Southend Linux User Group

Audio

Software Audio Programs

This is an attempt by me to bring some clarity in using audio software under Linux and Ubuntu and Debian distro’s in particular. It has been commented that Linux offers only basic audio programs in terms of application, manipulation and conversion this, is to put it simply not true. However the methods by which we install these programs via the native package manager does not guarantee successful audio function.

Advanced Audio Programs

Often advanced audio programs (unlike stand alone applications such as mplayer, xine vlc) are used in conjunction with other software audio programs, this presents somewhat of a problem in that any program using ALSA (Advanced Linux Sound Architecture), OSS (Open Sound System), PulseAudio and perhaps others will tend to exclusively capture the audio device. Once captured other programs cannot use the same driver already in use by another application.
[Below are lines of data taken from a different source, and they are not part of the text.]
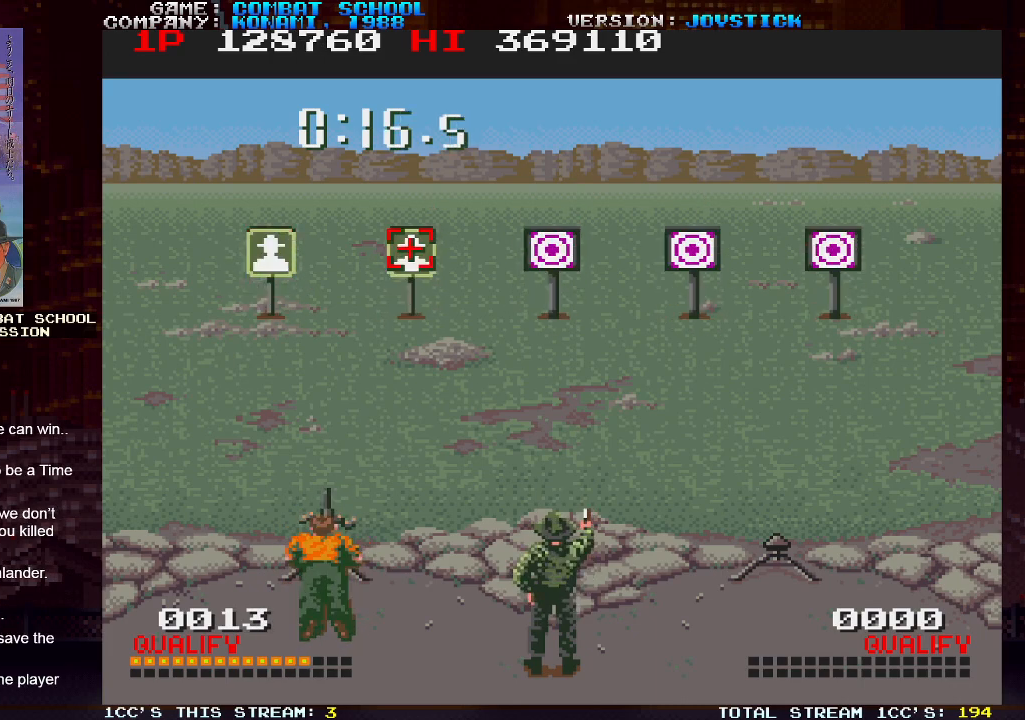
{"buttons": [], "left_stick": "right", "events": [[183, "SQUARE", "down"], [283, "SQUARE", "up"], [400, "SQUARE", "down"], [467, "SQUARE", "up"]]}
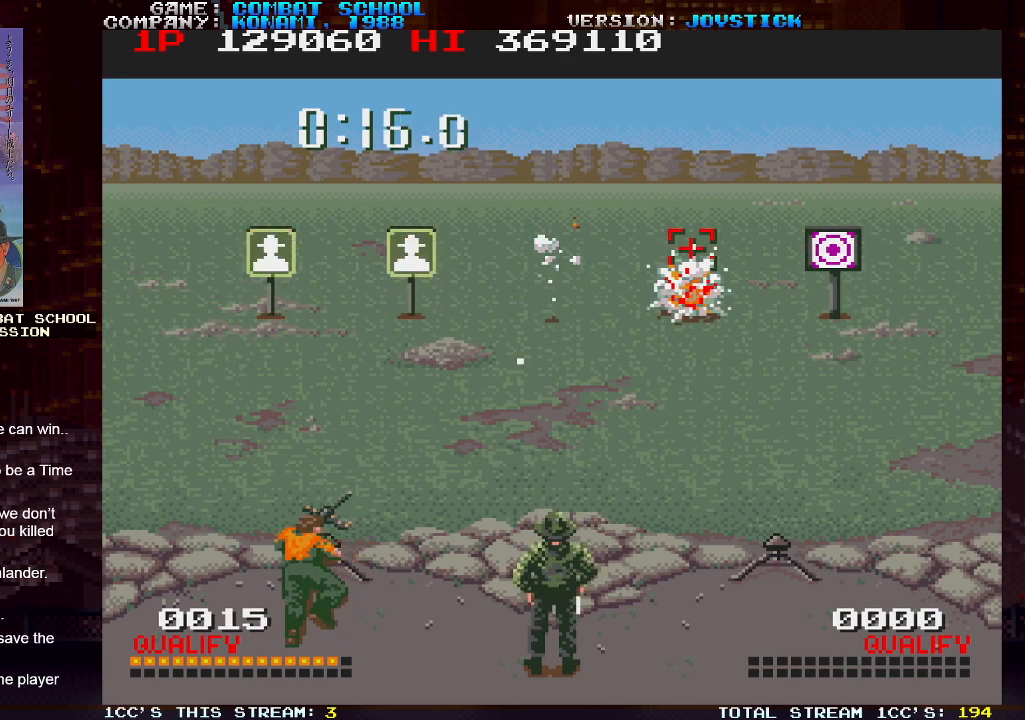
{"buttons": [], "left_stick": "center", "events": [[67, "SQUARE", "down"], [133, "SQUARE", "up"], [233, "SQUARE", "down"], [300, "SQUARE", "up"], [483, "left_stick", "center"]]}
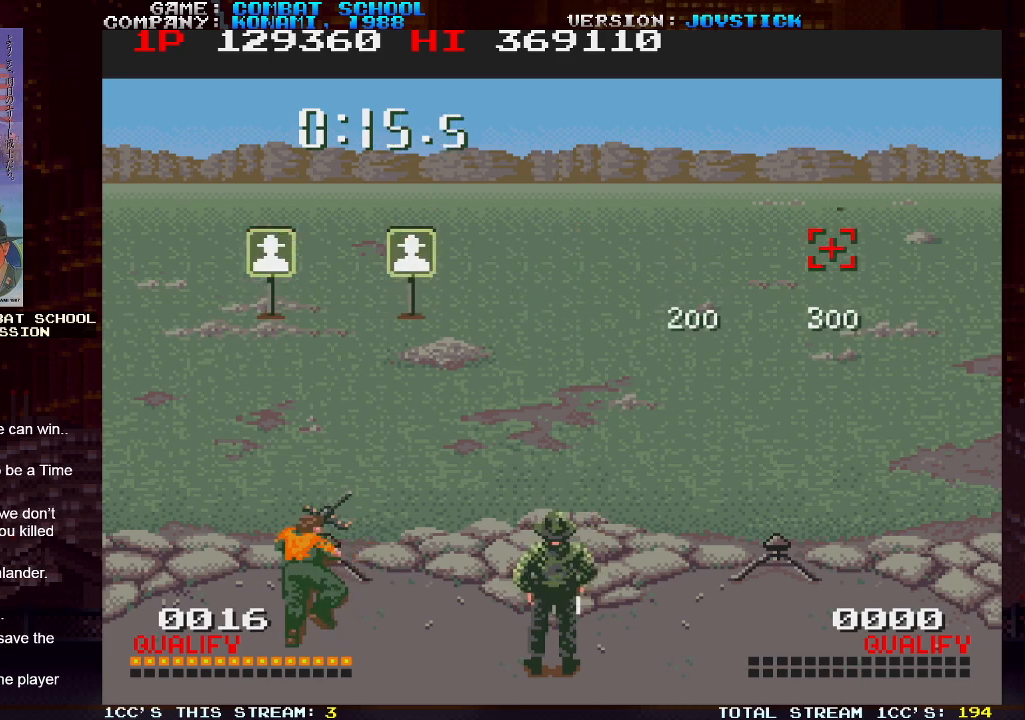
{"buttons": [], "left_stick": "center", "events": []}
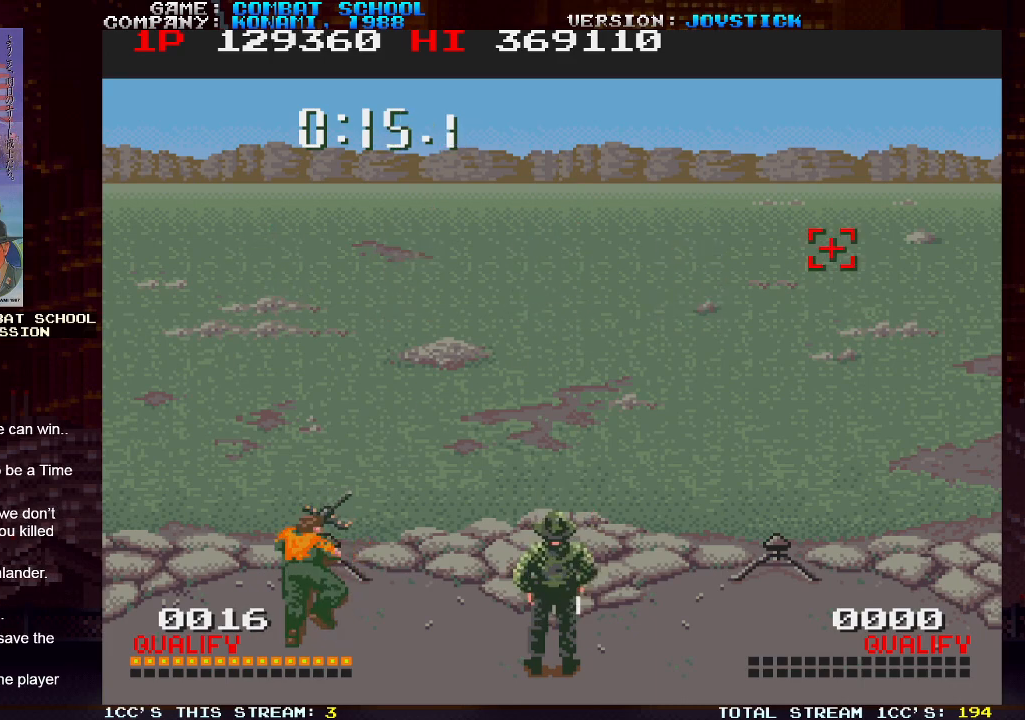
{"buttons": [], "left_stick": "center", "events": []}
You can test this theory yourself by running two or more programs that use audio as an output. As an example start the application “jackctl” and “mplayer”. If you have started jackctl first then this would have attached itself to use the audio driver, any other application that does not use a jack plugin would find it hard if not impossible to utilise the sound driver because it is already in use.

Assuming your audio is working you should be able to display the Volume Control Preferences similar to this image below this will confirm the driver you system is currently using. If your system is not using ALSA there may be a good reason why it doesn’t however ALSA is generally accepted as being the de-facto standard on most Linux Systems.

As a general rule if audio does not work with one distro try another, the newer the distro, the better the chance you have to find a functioning audio driver that works with your system. It should be noted that Linux on a Laptop can be sometimes be difficult not to install but to function, this is due to the fact that the technology incorporated often moves more rapidly for Laptops than Desktop PC’s.

Generally all the applications in this audio section will be using “Jackctl” that is to say that although some of these applications can be used without “jackctl” we will be using them in conjunction with this program for reason that should be obvious later.